Stored items from a collection

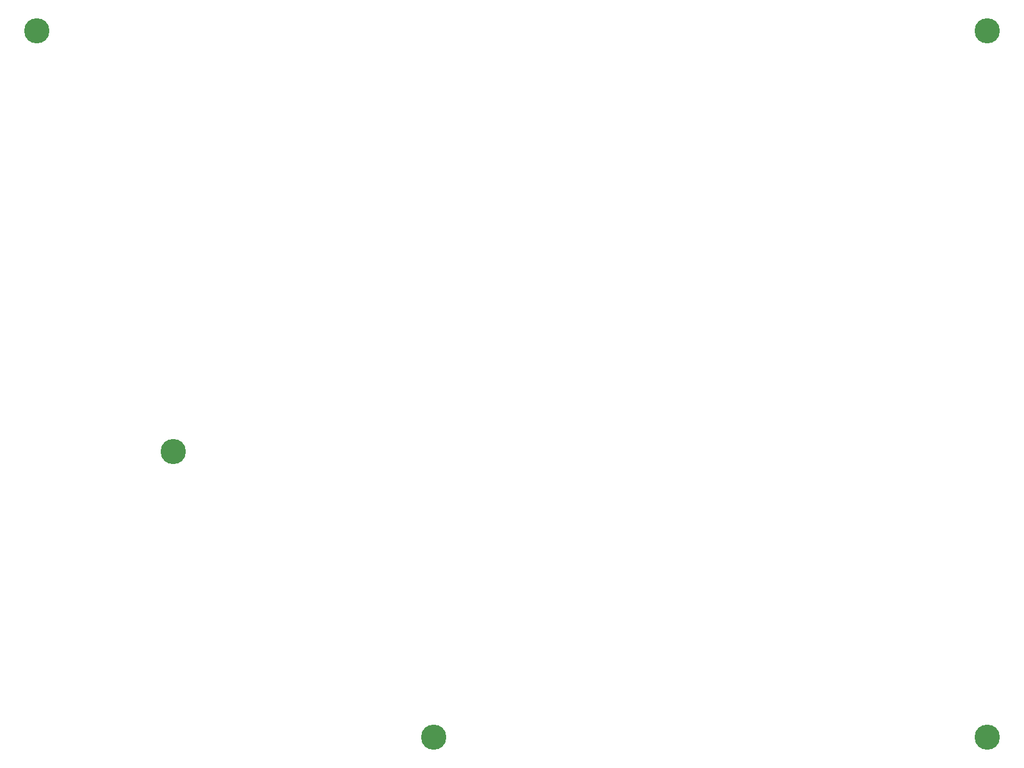
<source format=gbr>
%TF.GenerationSoftware,KiCad,Pcbnew,(7.0.0-0)*%
%TF.CreationDate,2023-03-05T23:10:03+09:00*%
%TF.ProjectId,11111_plates,31313131-315f-4706-9c61-7465732e6b69,rev?*%
%TF.SameCoordinates,Original*%
%TF.FileFunction,Soldermask,Bot*%
%TF.FilePolarity,Negative*%
%FSLAX46Y46*%
G04 Gerber Fmt 4.6, Leading zero omitted, Abs format (unit mm)*
G04 Created by KiCad (PCBNEW (7.0.0-0)) date 2023-03-05 23:10:03*
%MOMM*%
%LPD*%
G01*
G04 APERTURE LIST*
%ADD10C,3.600000*%
G04 APERTURE END LIST*
D10*
%TO.C,REF\u002A\u002A*%
X171520000Y-242776051D03*
%TD*%
%TO.C,REF\u002A\u002A*%
X92480000Y-242776051D03*
%TD*%
%TO.C,REF\u002A\u002A*%
X171520000Y-141876051D03*
%TD*%
%TO.C,REF\u002A\u002A*%
X35900000Y-141876051D03*
%TD*%
%TO.C,REF\u002A\u002A*%
X55380000Y-201936051D03*
%TD*%
M02*

</source>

WHAT THE TASK ASKS: Read through the entries and copy each line in which "LIST" appears.

REPLY:
G04 APERTURE LIST*
G04 APERTURE END LIST*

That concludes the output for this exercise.